JITA NOTEは、日常の出来事を「情報」という視点から捉え直し、少しだけ考え方がクリアになるヒントをお届けするコラムです。
タグは「スペック表」ではなく「履歴書」
古着屋で気に入ったシャツを見つけたとき、ふと「これ、いつ頃の服なんだろう?」と気になることはありませんか。
店員さんに聞くほどではないけれど、少しだけその正体を知りたい。
そんなときは、首元や脇にある小さな「洗濯タグ」を裏返してみてください。
そこには、その服がいつ、どこで生まれたのかを記録した“情報”が隠されています。
タグに刻まれた「数字」を読み解く
例えば、有名なブランドのタグには、それぞれ独自のルールがあります。
・「0398」などの4桁の数字
1998年3月に製造されたことを示す場合がある
・「F02」や「S15」という表記
Fall 2002(2002年秋冬)や Spring 2015(2015年春夏)を意味する略称
・「RN」から始まる番号
アメリカ政府が発行したメーカー登録番号で、ブランドや製造元を特定する手がかりになる
一見ただの記号に見える情報も、読み解き方がわかると、その服の背景が少しずつ見えてきます。

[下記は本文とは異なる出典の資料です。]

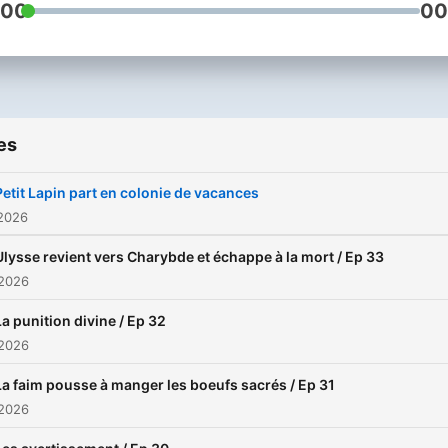
:00
00
es
Petit Lapin part en colonie de vacances
 2026
Ulysse revient vers Charybde et échappe à la mort / Ep 33
 2026
La punition divine / Ep 32
 2026
La faim pousse à manger les boeufs sacrés / Ep 31
 2026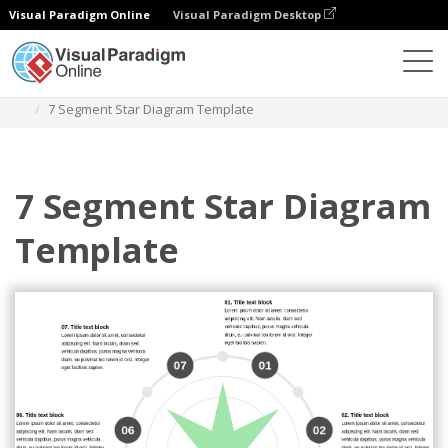
Visual Paradigm Online
Visual Paradigm Desktop
Diagramme
Vorlagen
Sterndiagramm
7 Segment Star Diagram Template
7 Segment Star Diagram
Template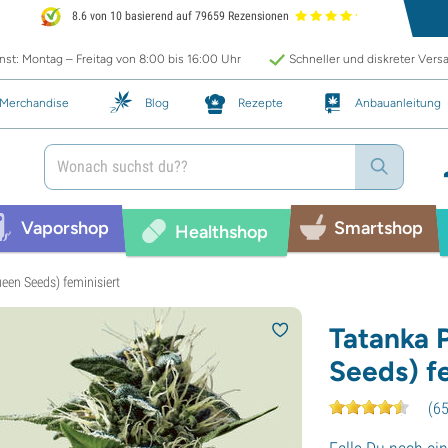
8.6 von 10 basierend auf 79659 Rezensionen
st: Montag – Freitag von 8:00 bis 16:00 Uhr
Schneller und diskreter Vers
Merchandise
Blog
Rezepte
Anbauanleitung
Vaporshop
Smartshop
Healthshop
een Seeds) feminisiert
Tatanka 
Seeds) fe
(
6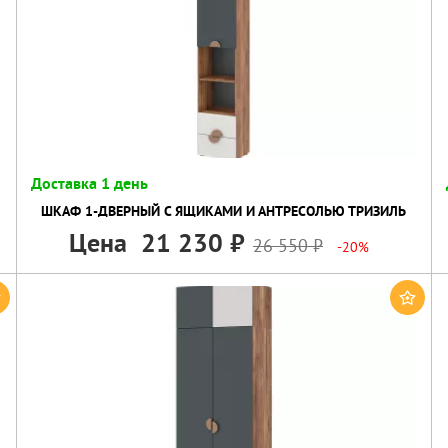
Доставка 1 день
ШКАФ 1-ДВЕРНЫЙ С ЯЩИКАМИ И АНТРЕСОЛЬЮ ТРИЗИЛЬ
Цена
21 230
26 550
-20%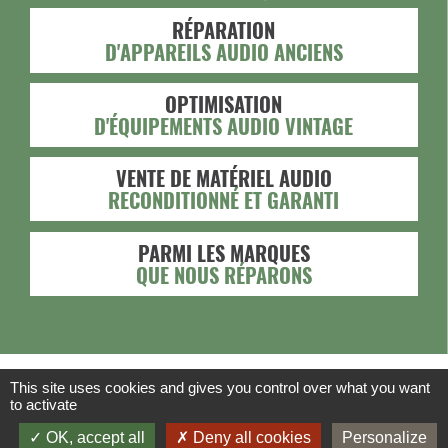
RÉPARATION
D'APPAREILS AUDIO ANCIENS
OPTIMISATION
D'ÉQUIPEMENTS AUDIO VINTAGE
VENTE DE MATÉRIEL AUDIO
RECONDITIONNÉ ET GARANTI
PARMI LES MARQUES
QUE NOUS RÉPARONS
This site uses cookies and gives you control over what you want
to activate
OK, accept all
Deny all cookies
Personalize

「この時代の生地感だな」「このタグは短期間しか使われていない」など、自分なりの納得感も生まれてきます。
「情報の裏側」を覗く楽しみ
今は新しい服が安く、簡単に手に入る時代です。
だからこそ、あえて古い服のルーツを辿ってみる。
「このデザインは、あの時代の流行だったのかもしれない」
そんなふうに、目に見える事実の裏側にある情報に触れることで、ただの買い物が少し違った体験に変わります。
それは、単に服を選ぶだけではない、小さな知的体験ともいえます。
まとめ
モノがどこから来たのかという「履歴」を知ることで、いつもの買い物は少しだけ面白くなります。
私たち日本情報トレーサビリティ協会は、こうした「ちょっとした発見」や「知る楽しみ」も、情報が持つ大切な価値の一つだと考えています。
古着屋に立ち寄った際には、ぜひタグの裏にある情報にも目を向けてみてください。
その一着が、これまでとは少し違って見えてくるはずです。